#### SOURCE DOCUMENT ####

Part V: Schema Design

Chapter 9: Database Schema

9.1 Core Tables

-- =============================================================================
-- NOTIFICATION PLATFORM SCHEMA
-- =============================================================================

-- -----------------------------------------------------------------------------
-- Users & Preferences
-- -----------------------------------------------------------------------------

CREATE TABLE users (
    user_id UUID PRIMARY KEY,
    email VARCHAR(255),
    phone_number VARCHAR(20),
    timezone VARCHAR(50) DEFAULT 'UTC',
    locale VARCHAR(10) DEFAULT 'en-US',
    created_at TIMESTAMP NOT NULL DEFAULT NOW(),
    updated_at TIMESTAMP NOT NULL DEFAULT NOW()
);

CREATE INDEX idx_users_email ON users(email);
CREATE INDEX idx_users_phone ON users(phone_number);


CREATE TABLE user_preferences (
    user_id UUID PRIMARY KEY REFERENCES users(user_id),
    
    -- Global settings
    notifications_enabled BOOLEAN DEFAULT true,
    
    -- Channel preferences (JSON for flexibility)

#### LISTED ENTRIES ####

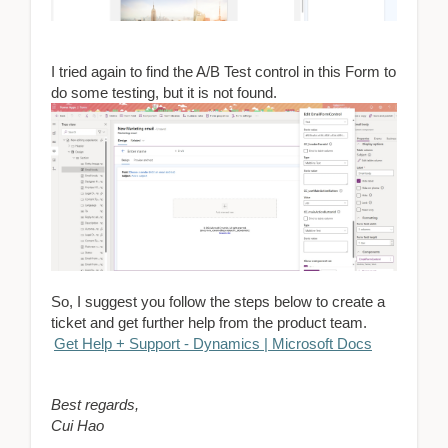
I tried again to find the A/B Test control in this Form to
do some testing, but it is not found.
So, I suggest you follow the steps below to create a
ticket and get further help from the product team.
Get Help + Support - Dynamics | Microsoft Docs
Best regards,
Cui Hao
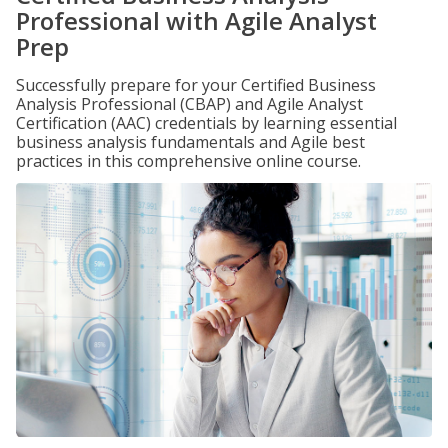
Professional with Agile Analyst
Prep
Successfully prepare for your Certified Business
Analysis Professional (CBAP) and Agile Analyst
Certification (AAC) credentials by learning essential
business analysis fundamentals and Agile best
practices in this comprehensive online course.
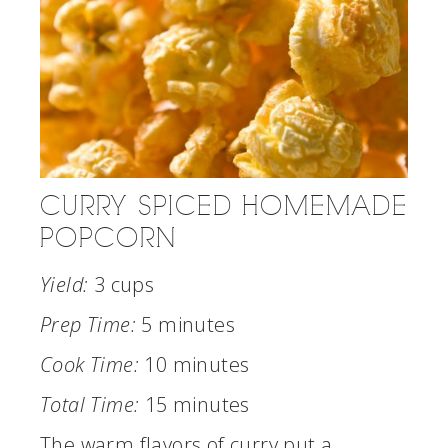
CURRY SPICED HOMEMADE
POPCORN
Yield:
3 cups
Prep Time:
5 minutes
Cook Time:
10 minutes
Total Time:
15 minutes
The warm flavors of curry put a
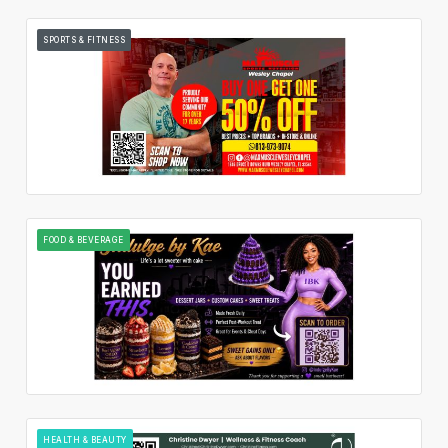
SPORTS & FITNESS
FOOD & BEVERAGE
HEALTH & BEAUTY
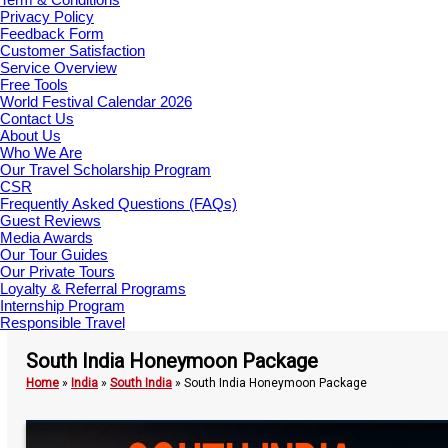
Privacy Policy
Feedback Form
Customer Satisfaction
Service Overview
Free Tools
World Festival Calendar 2026
Contact Us
About Us
Who We Are
Our Travel Scholarship Program
CSR
Frequently Asked Questions (FAQs)
Guest Reviews
Media Awards
Our Tour Guides
Our Private Tours
Loyalty & Referral Programs
Internship Program
Responsible Travel
South India Honeymoon Package
Home
»
India
»
South India
»
South India Honeymoon Package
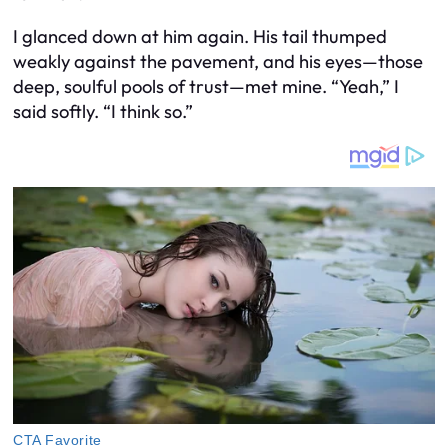
I glanced down at him again. His tail thumped
weakly against the pavement, and his eyes—those
deep, soulful pools of trust—met mine. “Yeah,” I
said softly. “I think so.”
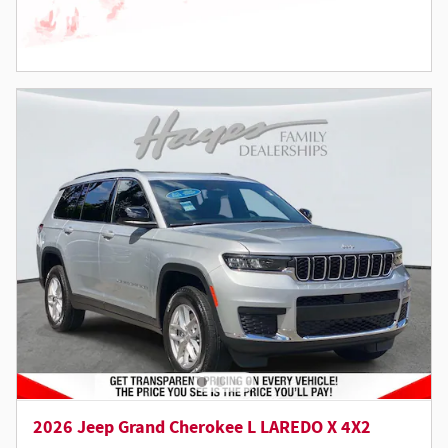
2026 Jeep Grand Cherokee L LAREDO X 4X2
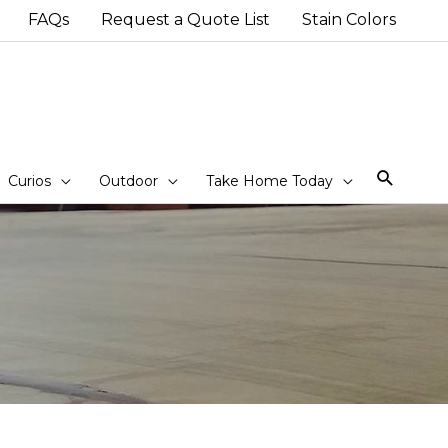
FAQs
Request a Quote List
Stain Colors
Sear
Curios
Outdoor
Take Home Today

####

● PROBLEMS AND TASKS:
- 1) Collect every line of the records that contains the word "Professional", matching case exactly.
- 2) Extend the notification platform schema with the next part, starting right after its last line.

● PER-TASK ANSWERS:
- 1)
Professional with Agile Analyst
Analysis Professional (CBAP) and Agile Analyst

- 2)
    channel_preferences JSONB DEFAULT '{
        "push": {"enabled": true, "priority": 1},
        "email": {"enabled": true, "priority": 2},
        "sms": {"enabled": true, "priority": 3},
        "in_app": {"enabled": true, "priority": 1}
    }',
    
    -- Category preferences (JSON)
    category_preferences JSONB DEFAULT '{
        "transaction": {"enabled": true, "channels": ["push", "email"]},
        "security": {"enabled": true, "channels": ["push", "sms", "email"]},
        "marketing": {"enabled": true, "channels": ["email"]},
        "social": {"enabled": true, "channels": ["push", "in_app"]},
        "reminder": {"enabled": true, "channels": ["push", "email"]}
    }',
    
    -- Quiet hours
    quiet_hours_enabled BOOLEAN DEFAULT false,
    quiet_hours_start TIME,
    quiet_hours_end TIME,
    
    -- Frequency caps
    max_notifications_per_day INTEGER,
    max_marketing_per_week INTEGER DEFAULT 3,
    
    -- Version for optimistic locking (Week 5: Consistency)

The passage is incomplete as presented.